■ **EXERCISE TEXT**
=====
Impact of continuous topical oxygen therapy on biofilm gene expression in a porcine tissue model.

OBJECTIVE

The effect of continuous topical oxygen therapy (cTOT) on biofilm gene transcription profiles following inoculation onto porcine skin, using a customised molecular assay was determined.

METHOD

Sterilised porcine skin explants were inoculated with in triplicate: 0 hours as negative control; 24 hours cTOT device on; 24 hours cTOT device off. The oxygen delivery system of the cTOT device was applied to the inoculated tissue and covered with a semi-occlusive dressing. All samples were incubated at 37±2°C for 24 hours, with the 0 hours negative control inoculated porcine skin samples recovered immediately. Planktonic suspensions and porcine skin biopsy samples were taken at 0 hours and 24 hours. Samples were processed and quantifiably assessed using gene specific reverse transcription-quantitative polymerase chain reaction assays for a panel of eight genes (16S, pelA, pslA, rsaL, pcrV, pscQ, acpP, cbrA) associated with biofilm formation, quorum sensing, protein secretion/translocation and metabolism.
=====
■ **TASK ITEM**
Please extend the oxygen therapy abstract, picking up right after its final sentence. The rows after this point are separate material, not part of the oxygen therapy abstract.
=====
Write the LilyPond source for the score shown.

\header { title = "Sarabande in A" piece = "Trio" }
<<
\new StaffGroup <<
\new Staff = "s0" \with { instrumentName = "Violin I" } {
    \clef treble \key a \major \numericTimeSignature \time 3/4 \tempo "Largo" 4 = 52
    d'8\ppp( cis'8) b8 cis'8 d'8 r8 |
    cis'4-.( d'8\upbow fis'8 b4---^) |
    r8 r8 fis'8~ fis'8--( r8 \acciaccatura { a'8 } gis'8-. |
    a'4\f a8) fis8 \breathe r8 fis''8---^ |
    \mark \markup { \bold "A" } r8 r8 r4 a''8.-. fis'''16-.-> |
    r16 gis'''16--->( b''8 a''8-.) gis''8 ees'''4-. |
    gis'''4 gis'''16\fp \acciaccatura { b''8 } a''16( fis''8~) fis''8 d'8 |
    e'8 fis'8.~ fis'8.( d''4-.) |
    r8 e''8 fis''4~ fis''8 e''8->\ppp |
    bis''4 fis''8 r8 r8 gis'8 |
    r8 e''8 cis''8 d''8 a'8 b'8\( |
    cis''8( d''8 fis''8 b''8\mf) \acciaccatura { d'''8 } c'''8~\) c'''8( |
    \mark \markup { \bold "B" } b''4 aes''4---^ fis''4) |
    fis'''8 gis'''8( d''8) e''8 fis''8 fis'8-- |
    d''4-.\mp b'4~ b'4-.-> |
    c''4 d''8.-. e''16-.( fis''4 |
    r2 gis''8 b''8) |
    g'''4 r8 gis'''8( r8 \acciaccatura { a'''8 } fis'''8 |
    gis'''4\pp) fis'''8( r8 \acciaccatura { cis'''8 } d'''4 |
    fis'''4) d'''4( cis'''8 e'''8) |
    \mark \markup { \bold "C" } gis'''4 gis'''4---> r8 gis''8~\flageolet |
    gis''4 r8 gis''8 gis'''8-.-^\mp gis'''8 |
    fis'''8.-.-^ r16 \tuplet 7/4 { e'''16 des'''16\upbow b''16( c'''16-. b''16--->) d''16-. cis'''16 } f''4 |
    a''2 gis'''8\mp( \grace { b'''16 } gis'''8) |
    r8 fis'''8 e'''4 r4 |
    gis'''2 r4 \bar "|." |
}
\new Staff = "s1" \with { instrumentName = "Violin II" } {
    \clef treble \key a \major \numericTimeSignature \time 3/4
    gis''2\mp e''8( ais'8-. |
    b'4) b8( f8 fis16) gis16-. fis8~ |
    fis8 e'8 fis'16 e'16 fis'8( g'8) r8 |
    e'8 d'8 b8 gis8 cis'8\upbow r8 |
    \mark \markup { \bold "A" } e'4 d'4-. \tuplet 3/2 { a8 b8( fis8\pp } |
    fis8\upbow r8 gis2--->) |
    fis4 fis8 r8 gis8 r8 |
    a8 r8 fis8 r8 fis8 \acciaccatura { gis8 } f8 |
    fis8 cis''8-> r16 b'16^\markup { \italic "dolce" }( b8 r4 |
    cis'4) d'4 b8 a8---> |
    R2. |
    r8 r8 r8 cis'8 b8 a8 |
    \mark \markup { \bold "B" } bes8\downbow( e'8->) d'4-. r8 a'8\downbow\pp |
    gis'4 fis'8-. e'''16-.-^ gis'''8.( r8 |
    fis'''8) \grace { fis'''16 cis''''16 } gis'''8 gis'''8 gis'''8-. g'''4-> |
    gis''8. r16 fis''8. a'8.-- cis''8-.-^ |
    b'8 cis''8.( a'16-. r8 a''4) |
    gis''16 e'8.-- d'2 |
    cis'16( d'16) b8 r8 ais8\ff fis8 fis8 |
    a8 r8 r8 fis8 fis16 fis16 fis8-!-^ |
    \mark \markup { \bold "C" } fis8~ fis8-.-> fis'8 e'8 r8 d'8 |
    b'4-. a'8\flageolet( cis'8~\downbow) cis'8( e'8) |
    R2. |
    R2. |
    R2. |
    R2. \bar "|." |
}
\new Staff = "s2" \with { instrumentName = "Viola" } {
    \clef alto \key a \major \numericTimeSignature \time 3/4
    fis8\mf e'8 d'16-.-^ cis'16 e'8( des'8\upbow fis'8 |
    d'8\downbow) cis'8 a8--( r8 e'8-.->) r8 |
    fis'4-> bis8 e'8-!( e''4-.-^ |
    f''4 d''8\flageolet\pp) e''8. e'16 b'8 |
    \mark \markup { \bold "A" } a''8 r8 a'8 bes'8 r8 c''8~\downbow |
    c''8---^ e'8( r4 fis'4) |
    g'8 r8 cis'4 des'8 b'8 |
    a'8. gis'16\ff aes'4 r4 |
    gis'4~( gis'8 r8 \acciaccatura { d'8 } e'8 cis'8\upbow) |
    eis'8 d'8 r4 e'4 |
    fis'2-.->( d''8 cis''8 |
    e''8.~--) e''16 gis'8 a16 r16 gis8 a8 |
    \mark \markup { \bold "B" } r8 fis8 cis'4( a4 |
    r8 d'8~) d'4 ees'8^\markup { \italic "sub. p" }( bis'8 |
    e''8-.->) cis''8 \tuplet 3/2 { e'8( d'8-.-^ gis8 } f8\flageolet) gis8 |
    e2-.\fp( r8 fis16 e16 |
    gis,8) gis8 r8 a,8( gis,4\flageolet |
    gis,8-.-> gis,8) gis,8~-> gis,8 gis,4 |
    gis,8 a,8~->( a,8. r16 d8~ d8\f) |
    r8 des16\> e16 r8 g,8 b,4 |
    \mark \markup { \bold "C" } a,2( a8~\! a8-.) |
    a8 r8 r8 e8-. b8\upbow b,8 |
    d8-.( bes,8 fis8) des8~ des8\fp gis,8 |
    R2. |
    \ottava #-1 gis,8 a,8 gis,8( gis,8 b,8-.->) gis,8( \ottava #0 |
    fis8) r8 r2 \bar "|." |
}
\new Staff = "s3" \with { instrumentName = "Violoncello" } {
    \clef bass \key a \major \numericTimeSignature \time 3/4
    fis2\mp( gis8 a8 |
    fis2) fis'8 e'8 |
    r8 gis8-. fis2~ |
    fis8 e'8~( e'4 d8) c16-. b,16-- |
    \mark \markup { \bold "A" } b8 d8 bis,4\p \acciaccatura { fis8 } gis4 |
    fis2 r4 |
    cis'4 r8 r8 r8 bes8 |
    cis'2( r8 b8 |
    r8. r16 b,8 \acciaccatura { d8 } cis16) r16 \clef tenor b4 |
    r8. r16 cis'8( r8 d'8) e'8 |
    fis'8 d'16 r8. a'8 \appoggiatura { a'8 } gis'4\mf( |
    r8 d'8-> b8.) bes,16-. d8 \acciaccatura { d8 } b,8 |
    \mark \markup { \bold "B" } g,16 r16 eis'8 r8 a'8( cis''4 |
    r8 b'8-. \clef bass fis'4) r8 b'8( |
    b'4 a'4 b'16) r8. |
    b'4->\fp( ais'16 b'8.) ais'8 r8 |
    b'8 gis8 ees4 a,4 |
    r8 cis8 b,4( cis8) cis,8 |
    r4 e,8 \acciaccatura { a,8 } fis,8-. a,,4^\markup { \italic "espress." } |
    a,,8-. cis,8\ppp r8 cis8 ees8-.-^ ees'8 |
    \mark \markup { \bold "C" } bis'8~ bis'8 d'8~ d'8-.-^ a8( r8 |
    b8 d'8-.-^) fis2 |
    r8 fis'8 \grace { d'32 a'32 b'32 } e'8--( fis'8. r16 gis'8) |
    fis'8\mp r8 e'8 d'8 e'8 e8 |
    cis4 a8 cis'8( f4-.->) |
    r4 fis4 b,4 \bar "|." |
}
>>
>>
=====
■ **RESPONSE TO THIS TASK**
RESULTS

Transcriptional upregulation of pelA, pcrV and acpP, responsible for intracellular adhesion, needletip protein production for type-3 secretion systems and fatty acid synthesis during proliferation, respectively, was observed when the cTOT device was switched on compared to when the device was switched off. Data suggest increased metabolic activity within bacterial cells following cTOT treatment.

CONCLUSION

cTOT is an adjunctive therapy that supports faster healing and pain reduction in non-healing hypoxic wounds. Oxygen has previously been shown to increase susceptibility of biofilms to antibiotics through enhancing metabolism. Observed gene expression changes highlighted the impact of cTOT on biofilms, potentially influencing antimicrobial treatment success in wounds. Further in vitro and clinical investigations are warranted.